2) If you do, you blow up.

e.g. the Enterprise is travelling from earth towards the sun at Warp 1. If the enterprise does this for 8 mins and then does a full stop will it find itself in the centre of the sun and thus be obliterated?

Essentially, yes. Furthermore, some have speculated that an active warp field that intersected with a sun might destabilize the sun and cause it to go nova.
 
Actually, we don't have any good or explicit reason to think that the Trek starships go to "otherspace" when they fly at warp speeds. They are still "here", they just move very, very fast. And they can and will collide with objects "here", despite being at warp.
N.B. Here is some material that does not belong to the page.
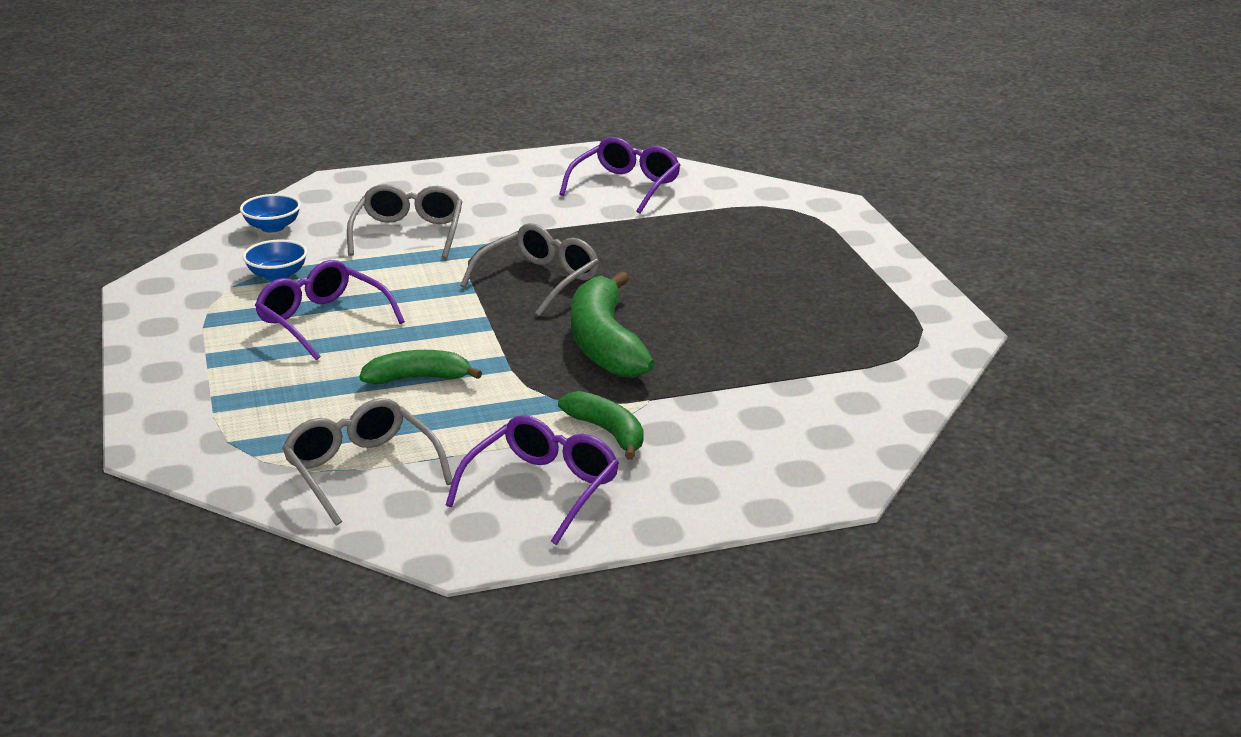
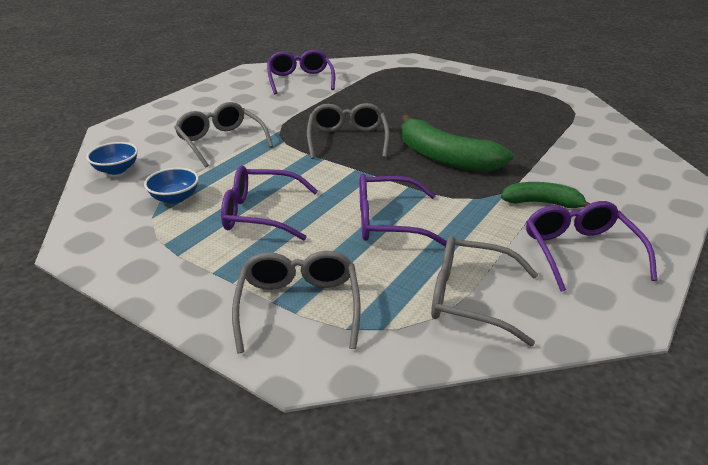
camera: 40 degrees left, 5 degrees up
(222, 409) = (298, 306): none -> grey glasses
(418, 378) = (388, 221): green banana -> purple glasses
That is, ships moving at warp speed have deliberately or accidentally come close to colliding with each other, and everybody has acted as if there would have been a risk of impact ("Best of Both Worlds II", "Scorpion", "Affliction" et al.). And OTOH, nobody has ever acted as if ships at warp would be transparent to the rest of the universe, or vice versa. Such transparency is a completely novel thing in TNG "The Pegasus" where it is achieved by means unrelated to warp drive.

Warp engines may compress space. But they are likely to also compress any objects in that space, so if a ship moves forward by compressing space in front of her bow, she is going to collide with a rock in front of her bow (no matter how compressed) unless she dodges.

That said, a starship may well be capable of flying into the heart of a star. That would depend on the strength of her shields; the Enterprise-D has been able to spend considerable lengths of time in the chromosphere, photosphere or corona of a star ("I, Borg", "Descent", "Redemption" et al.), withstanding temperatures of tens of thousands or even millions of degrees, so the feat of flying all the way into the core shouldn't be impossible. That is, unless pressure is the limiting factor, or unless pressure combined with heat is (since the millions of degrees of heat in the corona occur in what's almost entirely vacuum). And perhaps certain types of radiation are more penetrating than others, so that sitting inside a fusion reactor won't be a good idea even with shields up.